1) Tell us a little bit about yourself. How did you get into writing?
I started writing songs at the age of 13. When I paralyzed a vocal cord in 2018, I turned to writing short stories to relieve my creative outlet. I also retired early, my husband and I bought a winter home. After a few weeks I knew I needed an outlet or one of us, was not getting through the winter alive.
2) What inspired you to write your book?

An idea hit me regarding the Lord’s Prayer. What if I were to write a short horror story for each line of that prayer? Our Father Who Art, In Heaven became the first story in the book where a boy who loses his dad at a young age, thinks he’s been praying to his father, Art, in Heaven. He ends up with a distant stepfather
who is mean and not good for his mother and decides the man must go. From the first story, to Amen, the last, I loved writing this series.
3) What theme or message do you hope readers will take away from your book?
The Lord’s Prayer Series is about the struggle between good and evil. Even though we were given this prayer to pray, we are inherently sinners. It’s about man’s fragility and how close we are to stepping off the wrong side of honor.
4) What drew you into this particular genre?
I have always been fascinated with horror. You take the scariest thing, you can manipulate it, control it to its end. I love the power in that.
5) If you could sit down with any character in your book, what would you ask them and why?
Each story in this book has some great characters. I’d like to find out why they did what they did. Why they went in the direction they did, and why they couldn’t conquer their shortcomings.
6) What social media site has been the most helpful in developing your readership?
Facebook has helped a lot. Author groups are a wonderful support system, we hold one another up.
7) What advice would you give to aspiring or just starting authors out there?
Don’t give up. If you don’t submit it’s a no. Read, read, read. You learn something new in every book. A phrase, a vision. Something that motivates you to write another story. It is hard to put yourself out there, naked, and exposed but when a publisher says “yes,” it’s so worth it.
8) What does the future hold in store for you? Any new books/projects on the horizon?
The Lord’s Prayer Horror series is coming out in July 2024 from Myth Mart Publishing. I am currently working on a work I call, The Morgan Dollar Series. Morgan silver dollars, were minted from 1878 to 1904.
I have written a short story for each year about a person whose hands the money passed through. The silver coins either did good or brought out greed in people. I was inspired by my husband showing his coin collection to a neighbor telling her, “Just think, this coin could have been in a cowboy’s pocket.” That inspired me to write where the coins had been, by telling the stories of the owners. I have a handful of stories yet to complete.
Thank you, Anthony, for asking me to interview. Bread Pudding was a fun write. A vampire who is a bit of an agoraphobic germaphobe, was an interesting contradictive character fighting his fears, but enslaved by the creature he has become.
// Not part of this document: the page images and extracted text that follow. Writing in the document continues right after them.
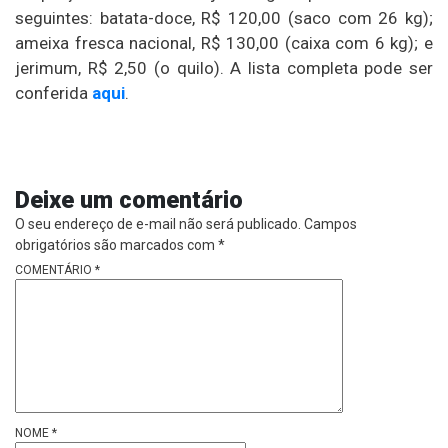
seguintes: batata-doce, R$ 120,00 (saco com 26 kg);
ameixa fresca nacional, R$ 130,00 (caixa com 6 kg); e
jerimum, R$ 2,50 (o quilo). A lista completa pode ser
conferida
aqui
.
Deixe um comentário
O seu endereço de e-mail não será publicado.
Campos
obrigatórios são marcados com
*
COMENTÁRIO
*
NOME
*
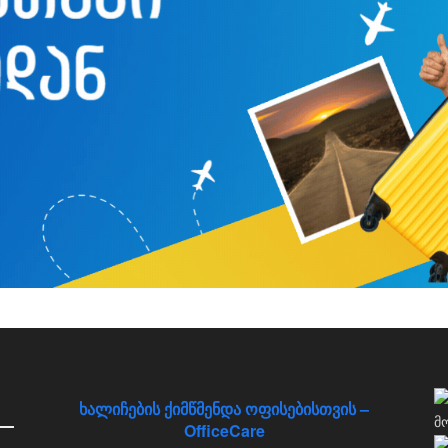
ხალიჩების ქიმწმენდა ოფისებისთვის –
OfficeCare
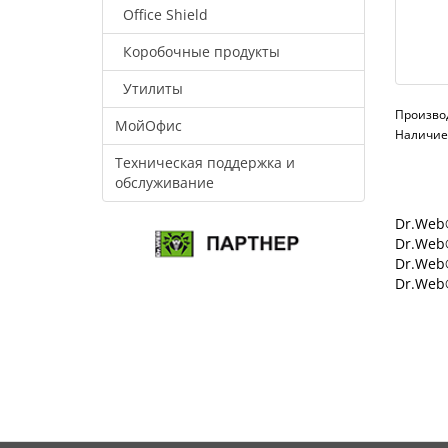
Office Shield
Коробочные продукты
Утилиты
Произво
МойОфис
Наличие:
Техническая поддержка и
обслуживание
Dr.Web®
Dr.Web®
Dr.Web
Dr.Web®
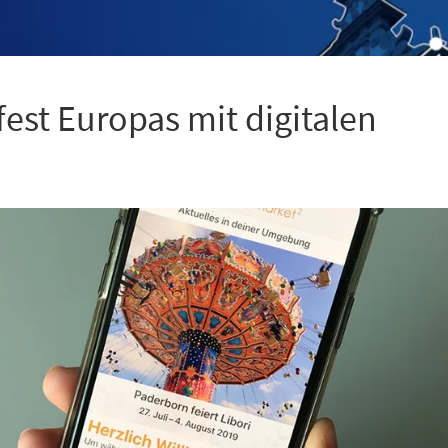
fest Europas mit digitalen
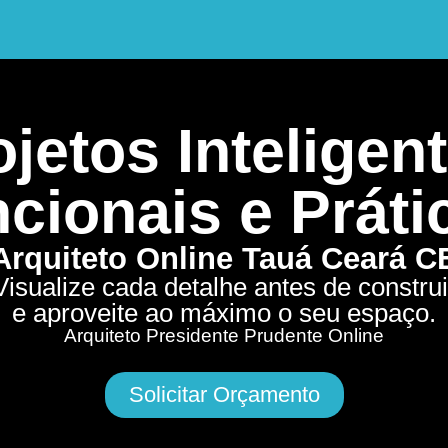
jetos Inteligent
cionais e Práti
Arquiteto Online Tauá Ceará C
Visualize cada detalhe antes de construi
e aproveite ao máximo o seu espaço.
Arquiteto Presidente Prudente Online
Solicitar Orçamento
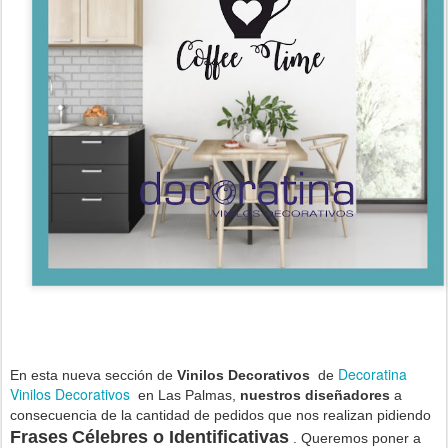
Decoratina
En esta nueva sección de
Vinilos Decorativos
de
Vinilos Decorativos
en Las Palmas,
nuestros diseñadores
a
consecuencia de la cantidad de pedidos que nos realizan pidiendo
Frases
Célebres o Identificativas
. Queremos poner a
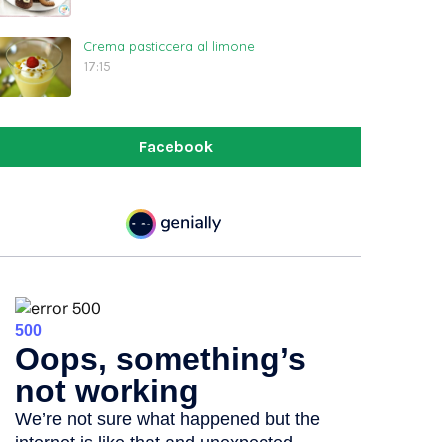
Crema pasticcera al limone
17:15
Facebook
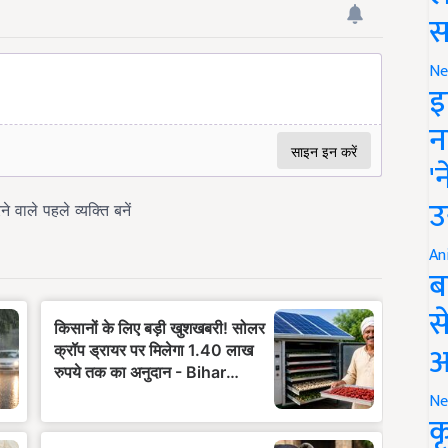
स
Ne
इ
न
'
उ
An
ब
स
आ
Ne
क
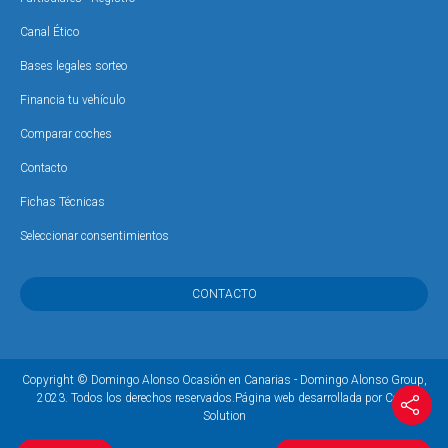
Canal Ético
Bases legales sorteo
Financia tu vehículo
Comparar coches
Contacto
Fichas Técnicas
Seleccionar consentimientos
CONTACTO
Copyright © Domingo Alonso Ocasión en Canarias - Domingo Alonso Group,
2023. Todos los derechos reservados.
Página web desarrollada por Coco
Solution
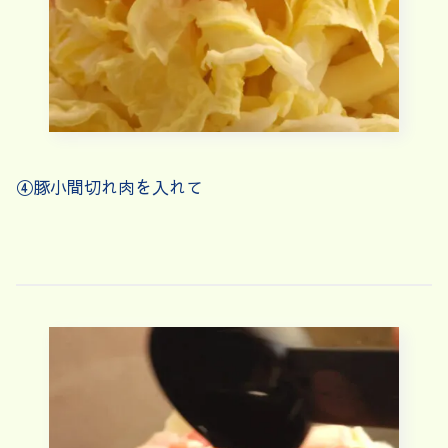
④豚小間切れ肉を入れて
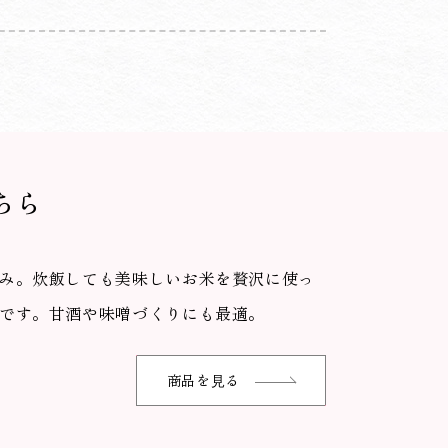
ちら
み。炊飯しても美味しいお米を贅沢に使っ
です。甘酒や味噌づくりにも最適。
商品を⾒る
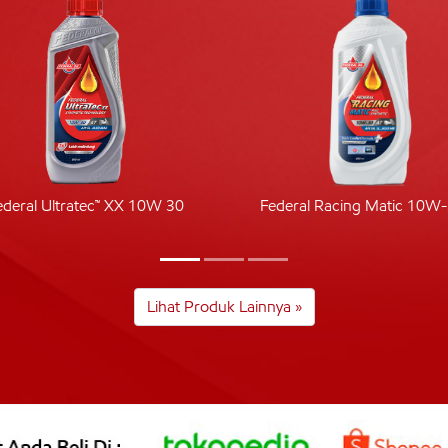
ederal Ultratec™ XX 10W 30
Federal Racing Matic 10W
Lihat Produk Lainnya »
I was proud to be the runner-up in that competition.
About the Author

Dawn DeBraal lives in rural Wisconsin with her husband, a stray cat and a rescued dog. She has published over 600 short stories, drabbles, and poems in online ezines and anthologies. She tends to lean toward the horror genre because it makes her life seem so much better! Falling Star Magazine nominated Dawn for the 2019 Pushcart Award; she was Runner-up in the 2022 Horror Story Competition, two-time Author of the Month, nominated 2020,2022,2023 Author of the Year and received Contributor of the Year 2023 Spillwords Magazine, she was named Member of the Month in Issues 103 and 115 in The World of Myth Magazine and Finalist in the Owl Canyon Roost writing contest. Dawn also writes under the pen name Garrison McKnight.